Heute ist der 10.02.2026 und in Cottbus/Chóśebuz wird ein bedeutendes Projekt ins Leben gerufen: das Themenjahr 2026 „Schulen mit sicherer Zukunft“. Diese Initiative ist eine Antwort auf die aktuellen Entwicklungen und Herausforderungen im schulischen Umfeld. Ziel ist es, bestehende Maßnahmen zu stärken, neue Ansätze zu entwickeln und den Schulalltag nachhaltig zu verbessern. In enger Zusammenarbeit mit dem Staatlichen Schulamt Cottbus werden verschiedene Projekte und Modellvorhaben angestoßen, die darauf abzielen, die Sicherheit und Prävention in Schulen zu fördern.

Ein zentrales Element des Themenjahres ist die Prüfung der Einführung eines „Teen Court“-Modells. Dieses pädagogische Format ermöglicht es Jugendlichen, Konflikte und Regelverstöße untereinander zu bearbeiten. Jugendliche übernehmen hierbei die Rollen von Schöffinnen und Schöffen, was nicht nur ihr Verantwortungsbewusstsein stärkt, sondern auch ihre sozialen Kompetenzen fördert. Die Idee hinter den Teen Courts ist es, dass die Jugendlichen in einem geschützten Rahmen lernen, Verantwortung für ihr Handeln zu übernehmen, während sie gleichzeitig ihre Kommunikationsfähigkeiten verbessern.

Überblick über die Teen Courts

Teen Courts, die in Deutschland bereits in 21 Städten existieren, bieten Schülern die Möglichkeit, kleinere Straftaten zu verhandeln. In diesen Gerichten, in denen fast 400 Schülerrichterinnen aktiv sind, werden häufig Delikte wie Diebstahl, Sachbeschädigung oder Körperverletzung behandelt. Die Staatsanwaltschaft wählt geeignete Fälle aus, wobei die Voraussetzung ist, dass der Sachverhalt klar ist und der Täter geständig ist. Hierbei kommunizieren die Schülerrichterinnen auf Augenhöhe mit dem Beschuldigten, um die Hintergründe der Tat zu erörtern und potenzielle Missstände im persönlichen Umfeld zu beleuchten.

Die Zielsetzung der Teen Courts ist nicht die Bestrafung, sondern die individuelle Förderung. Anstatt Strafen zu verhängen, können die Jugendlichen an Anti-Aggressions-Trainings oder kreativen Projekten teilnehmen. Dies fördert nicht nur die persönliche Entwicklung, sondern hilft den Jugendlichen auch, ihr Verhalten zu reflektieren. Bei erfolgreicher Erfüllung der Auflagen kann die Staatsanwaltschaft das Strafverfahren einstellen. Das Jugendstrafrecht, welches auf Erziehung statt auf Bestrafung abzielt, bietet hier deutlich mehr Möglichkeiten als das Erwachsenenstrafrecht.

Rechtskunde-Angebote und weitere Maßnahmen

Ein weiterer Bestandteil des Themenjahres ist der Ausbau von Rechtskunde-Angeboten an Schulen. In Zusammenarbeit mit dem Ministerium der Justiz und für Digitalisierung Brandenburg sollen Unterrichtseinheiten, Projekttage und Workshops mit realen Fallbeispielen angeboten werden. Diese Maßnahmen tragen zur Vermittlung von Rechtsstaatlichkeit und Verantwortungsbewusstsein bei, was für die Entwicklung junger Menschen von großer Bedeutung ist.
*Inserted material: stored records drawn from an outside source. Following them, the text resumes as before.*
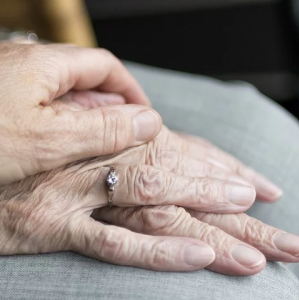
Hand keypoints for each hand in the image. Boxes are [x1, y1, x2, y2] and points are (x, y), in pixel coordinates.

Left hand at [0, 42, 156, 184]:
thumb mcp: (48, 140)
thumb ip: (102, 129)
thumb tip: (147, 122)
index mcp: (42, 62)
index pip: (106, 66)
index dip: (131, 90)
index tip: (145, 115)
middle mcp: (28, 63)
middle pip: (86, 79)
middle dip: (111, 107)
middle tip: (125, 137)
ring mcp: (11, 79)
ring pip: (64, 94)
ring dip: (86, 117)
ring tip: (99, 144)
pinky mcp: (1, 97)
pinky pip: (41, 104)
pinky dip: (60, 121)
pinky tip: (62, 142)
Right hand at [0, 126, 288, 273]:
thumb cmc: (37, 142)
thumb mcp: (79, 127)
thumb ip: (115, 127)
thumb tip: (148, 121)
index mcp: (114, 140)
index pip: (184, 153)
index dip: (225, 168)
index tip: (261, 186)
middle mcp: (106, 163)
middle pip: (184, 181)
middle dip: (233, 201)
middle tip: (279, 225)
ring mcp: (83, 196)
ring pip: (159, 210)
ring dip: (211, 230)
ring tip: (259, 252)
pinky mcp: (56, 225)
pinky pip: (115, 243)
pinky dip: (158, 252)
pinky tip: (198, 258)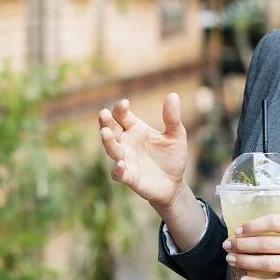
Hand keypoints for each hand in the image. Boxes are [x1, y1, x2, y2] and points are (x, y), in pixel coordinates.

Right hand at [98, 94, 188, 208]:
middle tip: (103, 114)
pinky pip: (119, 173)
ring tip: (105, 133)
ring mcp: (126, 160)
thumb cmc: (172, 157)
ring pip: (112, 149)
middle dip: (106, 122)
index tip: (125, 103)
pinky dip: (117, 169)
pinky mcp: (129, 177)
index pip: (122, 116)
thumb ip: (172, 118)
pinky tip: (120, 164)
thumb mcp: (176, 135)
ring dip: (108, 142)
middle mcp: (126, 143)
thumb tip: (172, 95)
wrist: (174, 184)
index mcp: (135, 129)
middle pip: (111, 130)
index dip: (120, 109)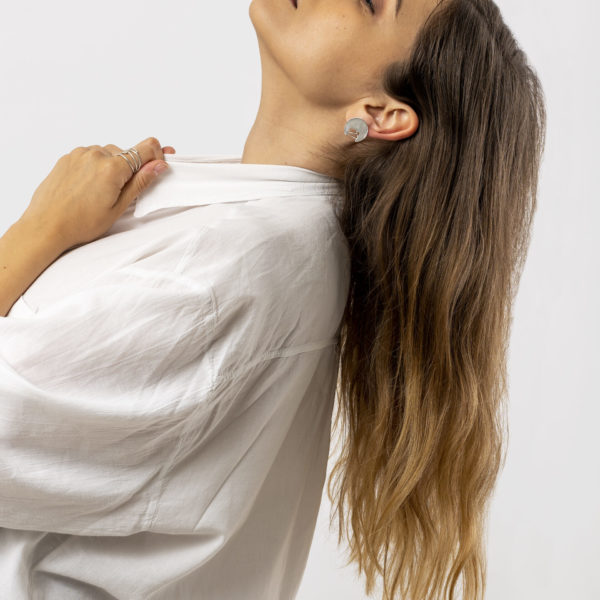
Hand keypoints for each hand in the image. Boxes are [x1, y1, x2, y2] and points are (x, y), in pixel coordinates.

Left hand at [21, 137, 175, 251]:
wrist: (46, 226)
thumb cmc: (81, 223)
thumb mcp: (118, 207)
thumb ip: (140, 182)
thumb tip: (159, 165)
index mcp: (113, 167)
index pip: (146, 148)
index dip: (157, 155)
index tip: (159, 164)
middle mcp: (96, 154)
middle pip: (126, 153)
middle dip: (130, 169)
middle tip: (123, 192)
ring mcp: (80, 154)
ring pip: (107, 155)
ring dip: (111, 168)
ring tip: (101, 193)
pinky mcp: (68, 158)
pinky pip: (90, 157)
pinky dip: (95, 168)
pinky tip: (88, 188)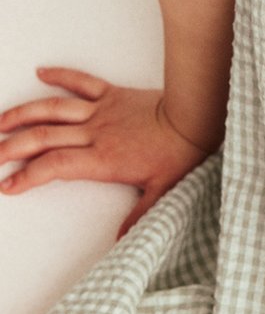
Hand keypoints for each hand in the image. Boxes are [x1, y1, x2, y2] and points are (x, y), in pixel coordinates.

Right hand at [0, 67, 213, 239]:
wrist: (196, 115)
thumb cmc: (181, 152)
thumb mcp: (164, 190)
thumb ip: (140, 215)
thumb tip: (123, 241)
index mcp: (102, 159)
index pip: (54, 167)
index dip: (27, 176)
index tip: (7, 185)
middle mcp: (94, 133)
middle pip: (43, 138)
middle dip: (11, 147)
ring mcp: (101, 111)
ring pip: (52, 109)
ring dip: (23, 114)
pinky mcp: (112, 94)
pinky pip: (82, 81)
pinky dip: (61, 75)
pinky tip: (41, 72)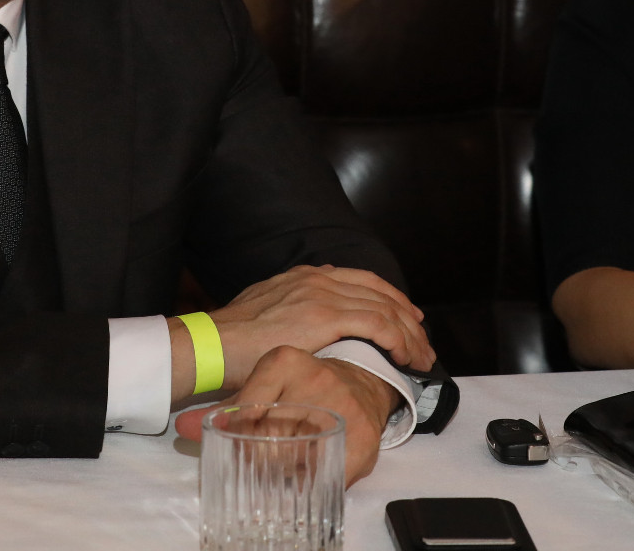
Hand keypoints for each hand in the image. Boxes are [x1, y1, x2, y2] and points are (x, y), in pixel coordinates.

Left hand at [174, 348, 397, 485]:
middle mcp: (316, 377)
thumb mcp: (264, 384)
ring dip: (285, 469)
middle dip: (258, 456)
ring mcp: (342, 406)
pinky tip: (307, 471)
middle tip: (259, 459)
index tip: (238, 444)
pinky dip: (312, 479)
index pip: (246, 410)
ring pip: (296, 458)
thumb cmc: (303, 386)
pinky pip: (326, 473)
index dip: (238, 435)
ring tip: (284, 462)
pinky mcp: (364, 436)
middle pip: (269, 439)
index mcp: (284, 361)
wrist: (361, 382)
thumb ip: (225, 408)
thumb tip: (180, 427)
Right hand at [211, 265, 432, 389]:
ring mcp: (322, 295)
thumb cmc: (232, 340)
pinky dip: (398, 338)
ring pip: (384, 309)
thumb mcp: (267, 312)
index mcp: (306, 277)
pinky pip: (376, 323)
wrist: (211, 344)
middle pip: (379, 292)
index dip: (390, 298)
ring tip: (420, 356)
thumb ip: (292, 309)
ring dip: (409, 334)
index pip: (362, 281)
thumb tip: (308, 318)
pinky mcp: (325, 317)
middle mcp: (318, 279)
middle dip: (407, 317)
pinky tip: (406, 355)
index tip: (407, 317)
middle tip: (422, 340)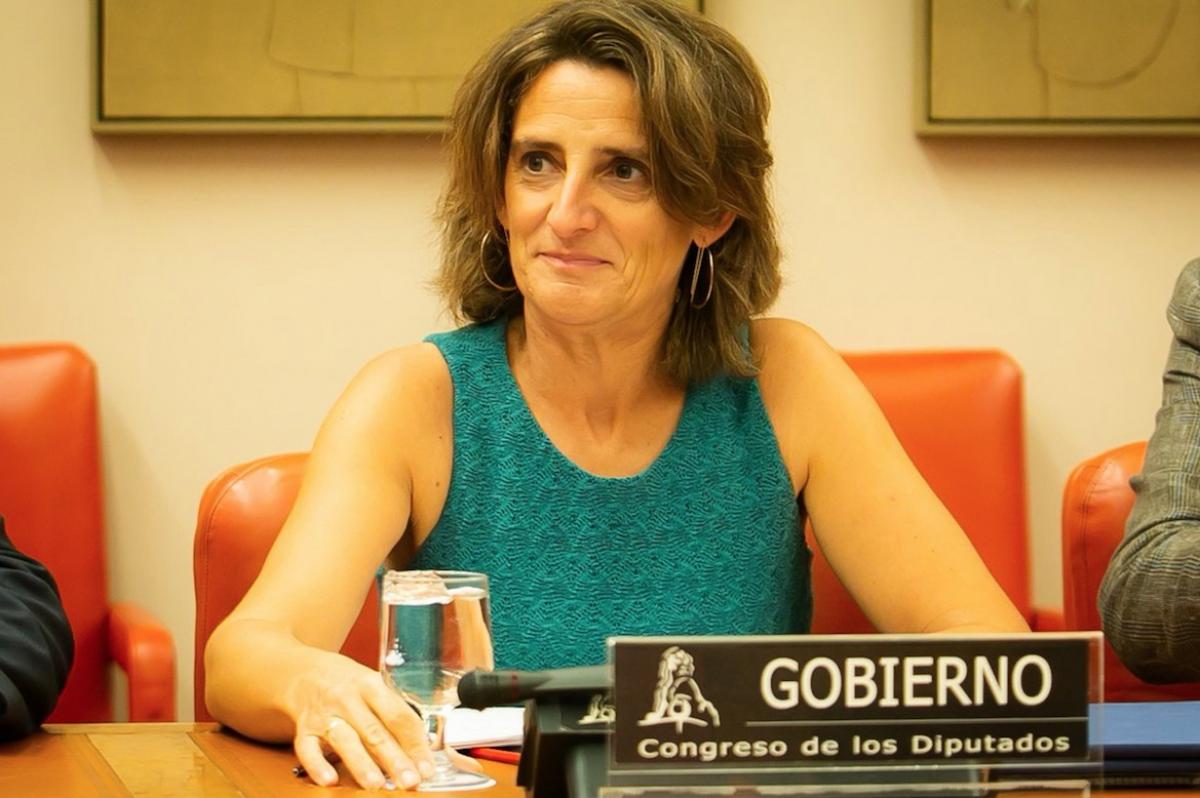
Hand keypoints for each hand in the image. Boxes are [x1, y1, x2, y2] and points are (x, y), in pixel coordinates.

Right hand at [289, 652, 435, 789]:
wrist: (305, 672)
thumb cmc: (349, 683)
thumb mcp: (374, 686)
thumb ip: (394, 713)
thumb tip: (422, 749)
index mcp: (371, 685)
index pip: (398, 716)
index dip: (415, 743)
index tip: (427, 767)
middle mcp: (347, 698)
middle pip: (374, 732)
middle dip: (394, 759)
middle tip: (410, 781)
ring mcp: (323, 714)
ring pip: (344, 740)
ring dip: (361, 764)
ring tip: (377, 784)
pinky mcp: (303, 729)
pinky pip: (308, 749)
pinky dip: (318, 766)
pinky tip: (330, 780)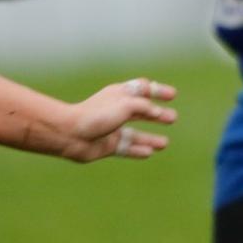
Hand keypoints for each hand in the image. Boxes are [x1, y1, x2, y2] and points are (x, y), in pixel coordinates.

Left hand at [61, 77, 176, 162]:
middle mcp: (116, 111)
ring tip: (165, 144)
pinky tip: (149, 153)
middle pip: (141, 112)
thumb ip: (145, 107)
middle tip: (173, 118)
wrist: (69, 134)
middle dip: (158, 115)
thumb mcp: (126, 104)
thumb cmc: (97, 115)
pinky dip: (137, 150)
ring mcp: (112, 129)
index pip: (142, 89)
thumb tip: (158, 113)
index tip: (173, 95)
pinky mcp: (107, 146)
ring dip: (150, 138)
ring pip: (135, 134)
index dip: (158, 90)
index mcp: (120, 95)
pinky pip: (126, 149)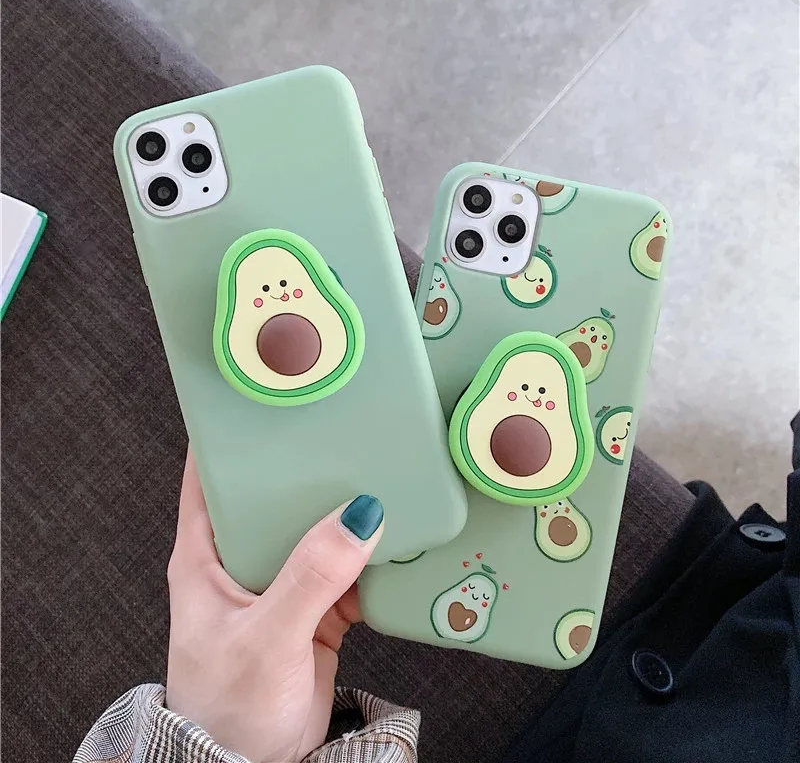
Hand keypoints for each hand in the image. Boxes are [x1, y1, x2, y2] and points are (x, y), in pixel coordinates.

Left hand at [166, 450, 384, 761]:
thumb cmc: (226, 710)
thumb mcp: (263, 638)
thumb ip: (309, 578)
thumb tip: (358, 517)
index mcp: (205, 554)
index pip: (209, 474)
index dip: (231, 433)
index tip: (263, 394)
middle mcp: (243, 558)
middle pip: (274, 492)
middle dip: (305, 463)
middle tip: (341, 426)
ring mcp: (282, 580)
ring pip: (316, 526)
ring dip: (343, 508)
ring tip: (378, 471)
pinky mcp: (316, 606)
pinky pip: (348, 566)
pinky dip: (371, 554)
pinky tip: (394, 537)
Zudem nehmen zwei Cottbuser Schulen am Prozess „Weitblick – Gesunde Schule hat Methode“ teil. Dieses wissenschaftlich fundierte Verfahren zur Entwicklung schulischer Präventionskonzepte umfasst unter anderem anonyme Schülerbefragungen und die Analyse bestehender Präventionsangebote. Workshops und die Entwicklung individueller Präventionskonzepte runden das Angebot ab. Weitere Maßnahmen sind bereits in Vorbereitung, darunter Fortbildungsangebote für das pädagogische Personal sowie Projekte zur Gewaltprävention und zur Stärkung der Medienkompetenz.

Der Präventionsrat Cottbus wird die Schritte im Jahr 2026 konkretisieren und regelmäßig über den Stand der Projekte informieren. Die Bemühungen in Cottbus könnten somit einen wichtigen Beitrag zur Verbesserung des Schulklimas und zur Förderung einer verantwortungsbewussten Schulkultur leisten. Die aktive Beteiligung der Schüler an Entscheidungen und Prozessen ist der Schlüssel zu einem erfolgreichen Schulalltag, der nicht nur sicherer, sondern auch gerechter gestaltet werden kann.